On its introduction in October 2011, Zambezi, an AM3+ rollout of Bulldozer architecture, disappointed on several fronts. One year on AMD is back with Piledriver, a development of its CMT architecture, for a new AM3+ processor, Vishera. In this report, we’ll be analysing the performance of the flagship processor from this new range, the FX-8350. Does it mark AMD’s return to form in the world of CPUs?

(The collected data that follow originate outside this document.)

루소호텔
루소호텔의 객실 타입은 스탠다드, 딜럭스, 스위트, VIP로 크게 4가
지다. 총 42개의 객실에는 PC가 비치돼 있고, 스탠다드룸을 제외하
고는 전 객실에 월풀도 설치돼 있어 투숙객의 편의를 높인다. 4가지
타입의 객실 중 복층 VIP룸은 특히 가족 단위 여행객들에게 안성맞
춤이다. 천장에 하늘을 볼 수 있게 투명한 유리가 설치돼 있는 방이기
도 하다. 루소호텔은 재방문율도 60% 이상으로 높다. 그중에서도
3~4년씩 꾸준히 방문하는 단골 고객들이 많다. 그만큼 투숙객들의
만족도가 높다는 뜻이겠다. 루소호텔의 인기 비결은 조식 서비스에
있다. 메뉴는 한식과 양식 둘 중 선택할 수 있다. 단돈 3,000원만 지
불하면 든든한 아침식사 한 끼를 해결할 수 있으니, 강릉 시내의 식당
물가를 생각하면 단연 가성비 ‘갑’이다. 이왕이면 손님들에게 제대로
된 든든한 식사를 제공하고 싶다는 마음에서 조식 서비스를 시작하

CMT, high clocks and Piledriver
Back in May 2011, we devoted a report to the Bulldozer architecture
. The Piledriver and Bulldozer architectures have a common base, Cluster Multi-threading (CMT) technology. This technology means an 8-core processor is in fact made up of 4 modules. Within a module, the two cores share a certain number of components:
- the front-end which groups the fetch unit and instruction decoding as well as the L1 instruction cache which is supplied by these units;
- the floating point unit;
- the L2 cache.
AMD claims 80% of the performance of two full cores for major efficiencies in terms of silicon area and energy consumption. Many other changes were also made, both to the processing units themselves and the memory sub-system, in particular to allow the architecture to clock higher.
In terms of x86 instruction sets Bulldozer already supported the latest versions of SSE4 (4.1 and 4.2), AES-NI instructions enabling acceleration of encryption and AVX, introduced by Intel with Sandy Bridge, and its 256-bit variants. In addition, it added its own instructions, grouped under the names XOP, FMA4 and CVT16. XOP operates mainly on integer operands, FMA4 on 128-bit floating point numbers and CVT16 groups high precision floating point conversion instructions to medium and low precision floating points. FMA4, which allows the processing of a multiplication and addition in a single cycle, should among other things enable gains when used by applications.
Piledriver adds FMA3 (Fused Multiply/Add on 3 operands, a = a * b +c ) in addition to FMA4 (a = b * c + d) which was already previously supported (Intel will use FMA3 as of Haswell), as well as the F16C (16/32 bit floating point conversion) instructions introduced by Intel in Ivy Bridge. For the rest, the changes are mostly small touches at all levels, with the branch prediction mechanisms and schedulers announced as more efficient and gains announced for divisions.